The deal would seem to give the e-commerce giant a new foothold in luxury fashion, a space that’s been hard for the “everything store” to navigate despite the launch of the Amazon Luxury Stores platform dedicated to high-end style. However, many observers question whether major luxury labels that sell to Saks and Neiman’s will be willing to have Amazon carry their products since they have resisted the e-tailer’s overtures for years.
“I think it’s their way to try to get into the luxury space and legitimize their entry into luxury,” the source said of Amazon’s involvement.
Chatter over a marriage of the two luxury retailers went into overdrive when HBC bought Saks Fifth Avenue 11 years ago, and Baker instantly made no secret of the fact that he wanted to add the Neiman Marcus Group to the portfolio and create a U.S. luxury retail empire.
The Case for a Deal
There’s a case for putting the two together into one group.
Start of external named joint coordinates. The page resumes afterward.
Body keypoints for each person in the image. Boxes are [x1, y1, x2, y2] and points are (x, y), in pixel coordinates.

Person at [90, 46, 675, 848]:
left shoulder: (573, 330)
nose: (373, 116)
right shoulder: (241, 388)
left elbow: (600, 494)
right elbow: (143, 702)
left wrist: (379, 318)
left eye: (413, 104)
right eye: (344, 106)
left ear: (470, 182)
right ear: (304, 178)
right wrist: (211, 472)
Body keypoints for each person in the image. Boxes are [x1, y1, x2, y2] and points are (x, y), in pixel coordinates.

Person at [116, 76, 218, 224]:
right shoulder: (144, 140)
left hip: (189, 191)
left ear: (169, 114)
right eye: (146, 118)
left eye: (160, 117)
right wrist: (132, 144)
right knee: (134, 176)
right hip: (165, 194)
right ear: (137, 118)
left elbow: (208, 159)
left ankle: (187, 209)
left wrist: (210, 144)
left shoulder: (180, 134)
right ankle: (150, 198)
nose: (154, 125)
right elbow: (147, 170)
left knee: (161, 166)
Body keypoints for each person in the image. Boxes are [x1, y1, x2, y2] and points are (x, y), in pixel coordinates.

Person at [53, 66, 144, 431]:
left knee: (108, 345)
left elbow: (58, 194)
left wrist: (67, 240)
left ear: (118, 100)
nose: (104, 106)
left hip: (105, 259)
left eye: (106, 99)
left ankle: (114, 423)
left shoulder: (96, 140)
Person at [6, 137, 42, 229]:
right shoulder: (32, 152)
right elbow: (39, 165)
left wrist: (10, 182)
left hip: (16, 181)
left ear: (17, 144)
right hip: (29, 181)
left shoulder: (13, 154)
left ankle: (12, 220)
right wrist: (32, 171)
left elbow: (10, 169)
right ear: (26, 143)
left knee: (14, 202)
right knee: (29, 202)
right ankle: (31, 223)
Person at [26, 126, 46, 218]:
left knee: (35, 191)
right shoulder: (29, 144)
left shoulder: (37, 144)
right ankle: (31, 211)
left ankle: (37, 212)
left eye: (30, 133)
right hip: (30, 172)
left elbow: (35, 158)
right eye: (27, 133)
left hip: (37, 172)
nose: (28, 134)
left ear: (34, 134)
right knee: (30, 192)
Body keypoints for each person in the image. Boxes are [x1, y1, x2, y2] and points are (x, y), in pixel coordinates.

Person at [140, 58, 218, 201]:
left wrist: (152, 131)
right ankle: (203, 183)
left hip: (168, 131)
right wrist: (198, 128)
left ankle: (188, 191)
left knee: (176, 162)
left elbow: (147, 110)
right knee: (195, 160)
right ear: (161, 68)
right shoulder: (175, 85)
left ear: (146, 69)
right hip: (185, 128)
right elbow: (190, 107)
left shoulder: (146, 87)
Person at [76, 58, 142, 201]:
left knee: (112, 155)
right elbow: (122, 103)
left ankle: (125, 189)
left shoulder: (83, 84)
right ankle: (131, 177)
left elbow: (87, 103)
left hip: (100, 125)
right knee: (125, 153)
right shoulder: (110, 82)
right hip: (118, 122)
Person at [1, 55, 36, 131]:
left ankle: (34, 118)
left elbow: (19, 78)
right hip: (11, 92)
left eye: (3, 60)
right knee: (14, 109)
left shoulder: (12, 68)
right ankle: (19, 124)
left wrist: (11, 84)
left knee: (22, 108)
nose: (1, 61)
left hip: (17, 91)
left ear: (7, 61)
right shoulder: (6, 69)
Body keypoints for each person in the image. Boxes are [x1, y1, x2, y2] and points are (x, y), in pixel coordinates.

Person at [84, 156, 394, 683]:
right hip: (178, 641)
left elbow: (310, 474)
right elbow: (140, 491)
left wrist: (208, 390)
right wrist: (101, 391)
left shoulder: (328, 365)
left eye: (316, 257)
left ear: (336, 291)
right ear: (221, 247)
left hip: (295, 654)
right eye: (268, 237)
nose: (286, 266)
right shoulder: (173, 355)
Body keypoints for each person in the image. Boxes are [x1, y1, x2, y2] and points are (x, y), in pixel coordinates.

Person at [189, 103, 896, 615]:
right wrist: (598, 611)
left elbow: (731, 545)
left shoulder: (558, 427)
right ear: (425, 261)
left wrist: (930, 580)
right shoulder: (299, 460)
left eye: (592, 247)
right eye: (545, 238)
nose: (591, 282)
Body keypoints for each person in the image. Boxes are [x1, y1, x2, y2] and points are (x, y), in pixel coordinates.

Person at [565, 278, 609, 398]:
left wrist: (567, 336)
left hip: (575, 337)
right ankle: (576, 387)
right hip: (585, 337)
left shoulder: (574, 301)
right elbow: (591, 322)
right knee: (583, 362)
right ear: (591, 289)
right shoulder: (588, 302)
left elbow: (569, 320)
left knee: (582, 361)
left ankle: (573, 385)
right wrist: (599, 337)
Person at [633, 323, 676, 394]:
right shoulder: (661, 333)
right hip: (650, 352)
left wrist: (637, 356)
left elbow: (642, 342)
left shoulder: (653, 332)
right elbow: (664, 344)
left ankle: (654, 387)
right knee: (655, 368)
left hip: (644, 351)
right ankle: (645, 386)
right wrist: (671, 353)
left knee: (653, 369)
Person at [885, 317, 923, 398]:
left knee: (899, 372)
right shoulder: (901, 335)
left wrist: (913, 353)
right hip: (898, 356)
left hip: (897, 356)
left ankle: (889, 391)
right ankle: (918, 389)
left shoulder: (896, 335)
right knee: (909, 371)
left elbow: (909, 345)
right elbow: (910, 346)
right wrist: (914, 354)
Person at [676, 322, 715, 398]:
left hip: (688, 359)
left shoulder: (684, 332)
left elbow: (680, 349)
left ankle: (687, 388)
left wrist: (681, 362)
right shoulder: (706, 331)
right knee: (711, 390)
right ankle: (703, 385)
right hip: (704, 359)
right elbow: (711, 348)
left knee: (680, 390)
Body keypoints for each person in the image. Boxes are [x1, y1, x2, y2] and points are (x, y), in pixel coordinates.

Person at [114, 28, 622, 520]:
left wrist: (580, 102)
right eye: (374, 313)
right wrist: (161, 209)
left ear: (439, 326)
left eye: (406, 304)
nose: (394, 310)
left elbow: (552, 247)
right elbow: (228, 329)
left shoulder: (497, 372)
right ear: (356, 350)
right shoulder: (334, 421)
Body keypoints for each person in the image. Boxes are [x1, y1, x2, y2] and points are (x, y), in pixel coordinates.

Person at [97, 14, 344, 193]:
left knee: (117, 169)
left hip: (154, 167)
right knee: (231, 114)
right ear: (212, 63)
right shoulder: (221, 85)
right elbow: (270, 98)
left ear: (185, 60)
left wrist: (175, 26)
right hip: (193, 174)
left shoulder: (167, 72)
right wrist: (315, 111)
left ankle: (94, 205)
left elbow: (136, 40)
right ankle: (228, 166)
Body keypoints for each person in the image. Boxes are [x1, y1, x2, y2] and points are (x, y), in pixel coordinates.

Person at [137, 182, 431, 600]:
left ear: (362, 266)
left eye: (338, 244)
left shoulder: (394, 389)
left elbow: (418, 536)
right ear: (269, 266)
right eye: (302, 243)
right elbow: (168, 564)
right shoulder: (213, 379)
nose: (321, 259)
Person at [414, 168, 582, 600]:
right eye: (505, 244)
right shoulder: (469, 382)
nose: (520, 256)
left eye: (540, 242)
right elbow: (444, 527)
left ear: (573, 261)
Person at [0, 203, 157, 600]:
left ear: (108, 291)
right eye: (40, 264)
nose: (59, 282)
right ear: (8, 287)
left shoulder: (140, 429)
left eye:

First and foremost, millions of dollars in cost savings would be attained by centralizing and eliminating duplicative functions, such as accounting, planning, human resources, legal and distribution facilities. There could be one online buying team for both retail brands, and further consolidations and savings could involve closing some stores and reducing rents. Ultimately, the headcount could shrink by several hundred, if not by thousands.
But when asked about the possibility of consolidations, Baker replied, “We are not planning on closing stores, or rebranding. We are planning on using our combined resources to better serve customers, for better personalization, better functionality online, to take advantage of AI, and bring more tools to better service our customers. Neiman Marcus has a tremendous sales culture and tremendous stores with fantastic productivity. We have always admired that. So this is a great opportunity.
“It was a shame that, in the past, investment in Neiman’s was not done as robust as it should have been. But at Saks, we spent over $500 million renovating stores and $500 million investing in our digital business. No one in our category of retail has done anything close to this. We are investors in business.”
Secondly, there would be a sharing of data, best practices, management talent and a common customer base. Merging loyalty programs is a possibility. For example, using each retailer’s credit cards to shop could earn points valid at both Saks and Neiman’s. Or spending enough at either store could lead to access to invitation-only events at both Saks and Neiman’s.
Third, there could be a greater differentiation between Saks and Neiman’s, and reduced overlap of merchandise, which is extensive. A former executive at Bergdorf Goodman, which NMG owns, estimated that among the true luxury brands, there’s been about 90 percent overlap. Saks already emphasizes a wider range of categories and price points and has been more aggressive online with the split of the retailer into the online operation Saks and its brick-and-mortar business Saks Fifth Avenue, while Neiman’s has said it is refocusing on its wealthiest customers.